- Passage provided -

The port outline as exists today was formed by 1816, when the 12 canal basins had been excavated. But the warehouses around them were extensively reconstructed as trade developed, so that by 1820 the larger structures with the sunburst windows which exist today, had replaced the earlier buildings. The wharfs and associated warehouses each had designated functions, which included: coal; timber; iron; cheese; corn; and salt. Other business which developed alongside the port included: boat builders; ropewalks; stables; offices, including the head office site of the Trent and Mersey Canal; plus workers cottages and owner's houses. Two families particularly made their fortunes: the Soresburys with rapid horse-drawn 'fly boats' on the Trent; and the Suttons with their barges and narrow boats.

The importance and vitality of the port resulted in the town becoming referred to as "Rural Rotterdam" and "Little Liverpool", with the population rising from 200 in 1780 to a peak of 1,306 in 1841.

1840s-1950s

Canalside warehouses, Shardlow - geograph.org.uk - 714595
Former warehouses in Shardlow, now used as a boatyard

However, the subsequent arrival of the Midland Railway and associated railway branches to the area in the 1840s signalled the beginning of the end; by 1861 the population had fallen to 945, of whom 136 were in the workhouse. By 1886 the port was virtually abandoned, yet the end only came with the formation of the nationalised British Waterways in 1947, which quickly resulted in the removal of the formal designation of Shardlow as a port.

- Your objective -
Translate this sentence from the passage on Shardlow's port into Spanish: "The port outline as exists today was formed by 1816, when the 12 canal basins had been excavated."

- Supplied material -
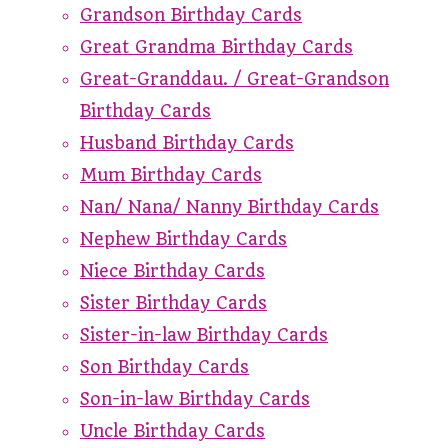
Grandson Birthday Cards
Great Grandma Birthday Cards
Great-Granddau. / Great-Grandson
Birthday Cards
Husband Birthday Cards
Mum Birthday Cards
Nan/ Nana/ Nanny Birthday Cards
Nephew Birthday Cards
Niece Birthday Cards
Sister Birthday Cards
Sister-in-law Birthday Cards
Son Birthday Cards
Son-in-law Birthday Cards
Uncle Birthday Cards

- Output for this task -
El trazado del puerto tal como existe hoy ya estaba formado en 1816, cuando se habían excavado las 12 dársenas del canal.